Polinago is the main town in the Rossenna Valley, the third largest valley in the Modena Apennines after the Panaro Valley and the Scoltenna Valley, and is situated within the Frignano Regional Park, 50 Km from Modena, 61 km from Reggio Emilia, and 77 km from Bologna.

The Rossenna Valley takes its name from the mountain stream of the same name, which flows from the northern side of Mount Cantiere (1,618 metres). The obvious similarity between the name Rossenna and “Rasenna”, the name the Etruscans called themselves, is surprising, and has led to the theory that places in the area were once Etruscan outposts.


In Polinago you can experience the harmony of the mountains, land, local culture and traditions either on a solo or family holiday. The climate is that of a mid-mountain zone, although altitudes within the territory range from around 300 metres in the village of Talbignano to 1,100 metres at the summit of Mount San Martino, offering changing landscapes of natural beauty. From the gentle hills of Cinghianello, to the woods surrounding the hamlet of Brandola, known for its castle, the Herculean Bridge and the miraculous properties of its natural spring water; from the solitary villages of San Martino to the main town itself, standing on a sunny, open hillside, with Mount Cimone opposite; from historic, seventeenth-century Gombola standing in a splendid panoramic position, to Talbignano and the imposing Palazzo Cesis; from the verdant Palaveggio to the more desolate Casa Matteazzi with its high-altitude meadows and artificial lakes; from the mud volcano in Canalina to the ridge which descends towards Prignano. And everywhere vast swathes of woodland full of chestnut trees, oak trees, poplars, ash trees and hornbeams, and a dense undergrowth of heather and gorse.


Polinago is the ideal destination to spend your free time in the green Apennine mountains during the summer months.

Not to be missed

You cannot leave Polinago without having tasted the dairy products which are the pride of the local food industry, especially the Parmigiano Reggiano and the ricotta from Cinghianello.

What to eat

From crescentine (flatbreads) to borlenghi (local pancakes), from croccante (almond crunch) to ciacci (chestnut-flour pancakes), to typical products such as mushrooms, chestnuts and cheese: the Modena Apennines offer a wide range of culinary delights just waiting to be discovered.

The gastronomic traditions of the mountains bring together a unique range of timeless recipes; all these products can be purchased in the local shops of the area or also directly from the producers.


There are bars and restaurants in the main town and the outlying villages. The main forms of entertainment, organised by local associations, tend to take place during the summer months, when tourist numbers are traditionally higher.

Keeping fit

As well as various sports facilities to keep fit, visitors can enjoy the many hiking trails in the area, either independently or in organised groups, for example during the event “Trekking under the Stars”, organised by Polinago Tourist Office.

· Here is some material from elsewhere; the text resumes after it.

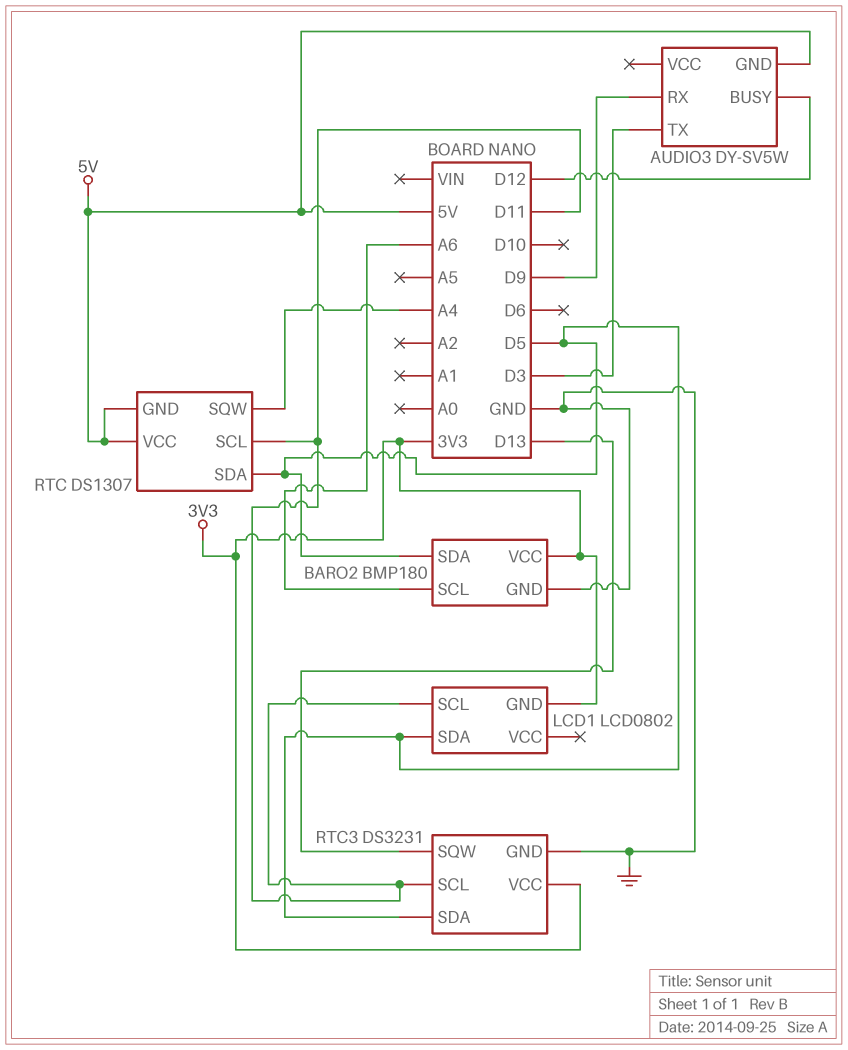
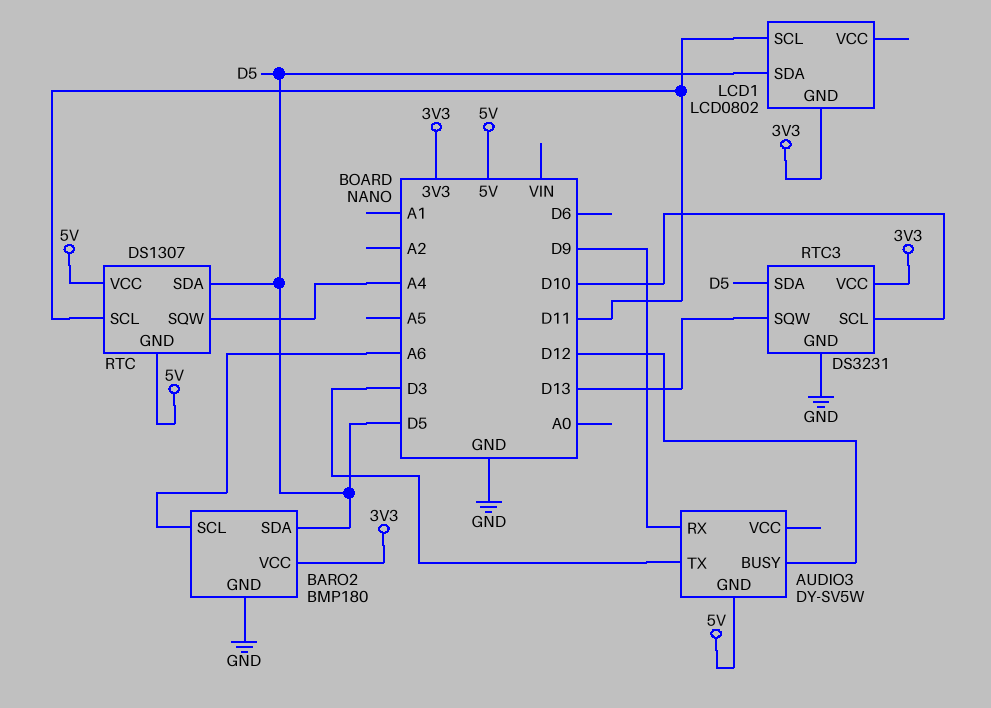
RTC3 pin SCL: D11 -> D10

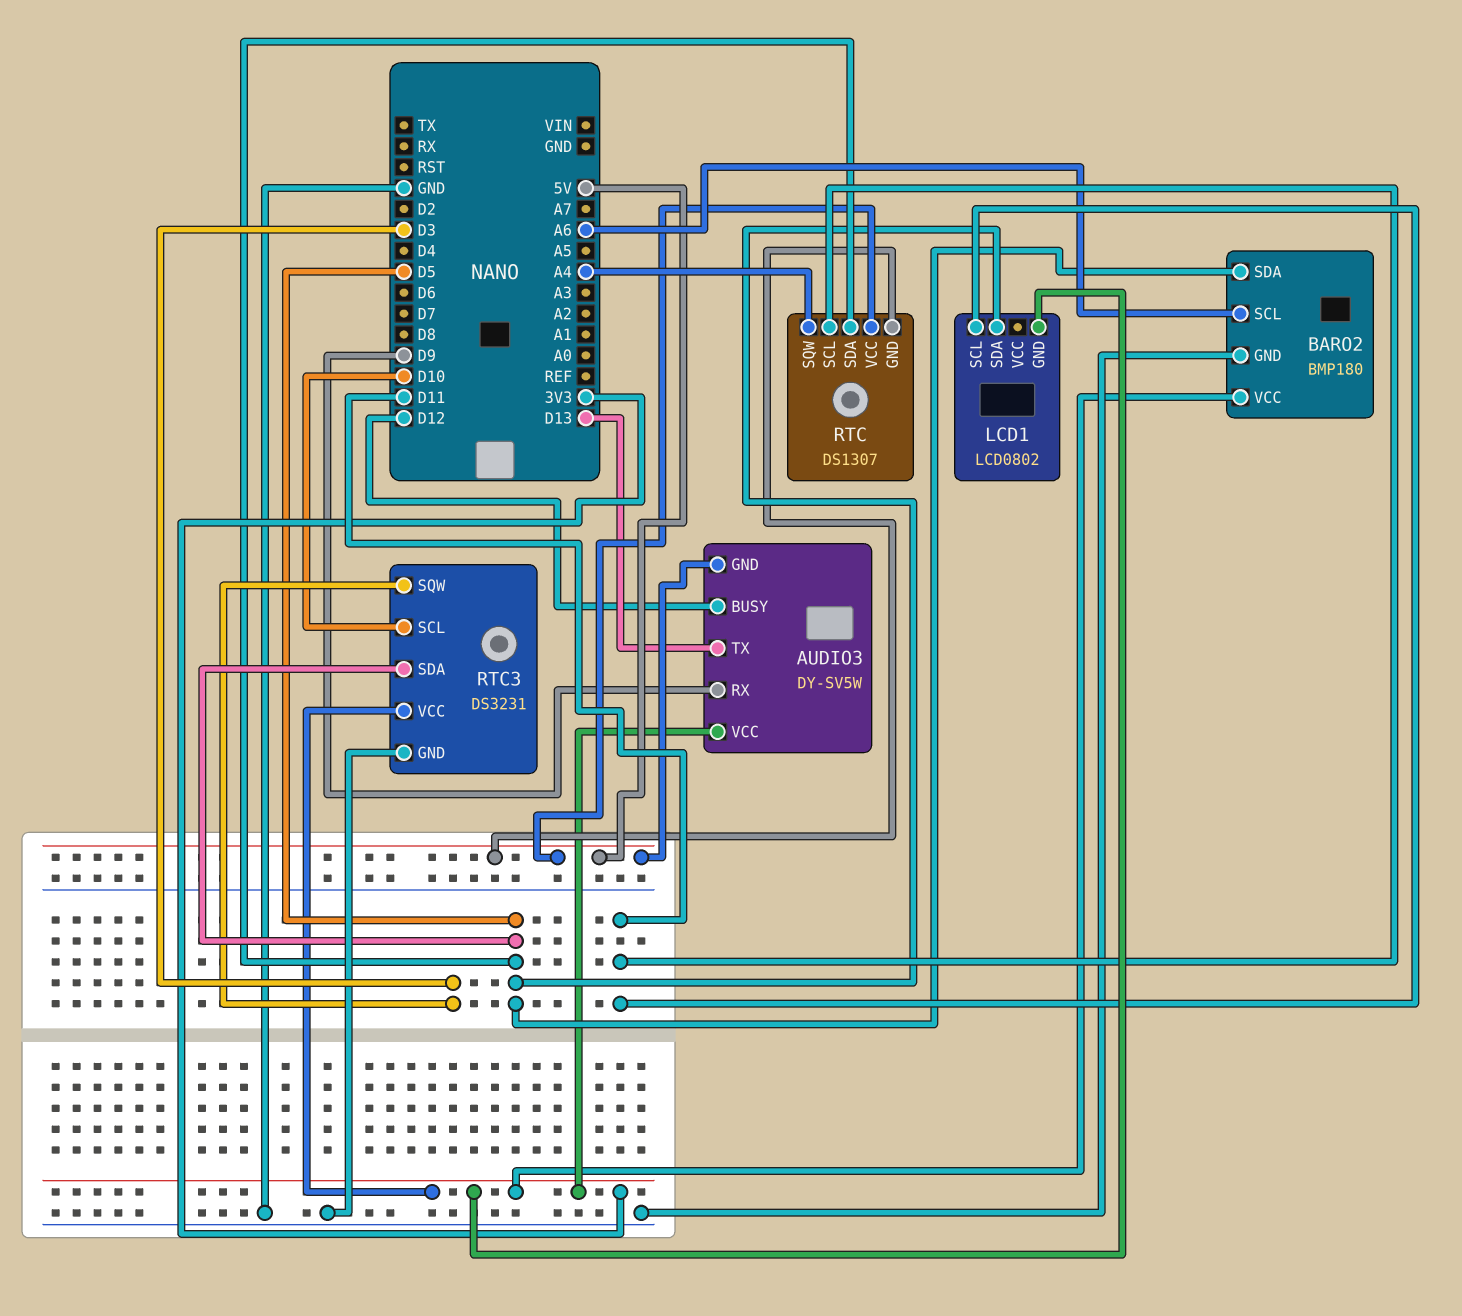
AUDIO3 pin TX: D3 -> D13
AUDIO3 pin VCC: none -> 3V3
RTC3 pin SQW: D13 -> D3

Two important events in the town are the ancient “Fiera dello Statuto” or Charter Fair (second Sunday in July), and the “Fiera di San Rocco” dedicated to St Roch, whose feast day, 16th August, falls in the middle of the summer festival “Polinago in festa”, held during the “Ferragosto” summer holiday week which celebrates the Assumption of Mary.

Over the last few years, the first Sunday in August has seen “2&4 Ruote d’Epoca” (2 and 4 Vintage Wheels) take place, an event attracting exhibitors, collectors and lovers of vintage cars and motorbikes from all over the region.

Surrounding area

Sights worthy of note include the Parish Church of Saint Mary of the Assumption in Polinago, the Oratory of the Holy Cross in Gombola, the Oratory of the Infant Mary in Cinghianello, and the Oratory of Cavecchia in Brandola, as well as several ancient hamlets and manor houses. In addition, the area is home to two castles, Gombola and Brandola, which give their name to the respective villages which gradually grew up around them, as well as to the ancient Romanesque bridges of Ponte Brandola and Ponte Cervaro.
From Brandola, once known for its healing waters, a path crosses through the woods of the same name and leads to the archeological area of Ponte Ercole (Hercules’ Bridge, also known as the Devil’s Bridge), which lies on the borders of Polinago, Lama Mocogno and Pavullo. The bridge is actually a large, arch-shaped monolith, which is also depicted in frescoes dating to 1596, painted by the artist Cesare Baglione in the “Sala delle Vedute” of Spezzano Castle.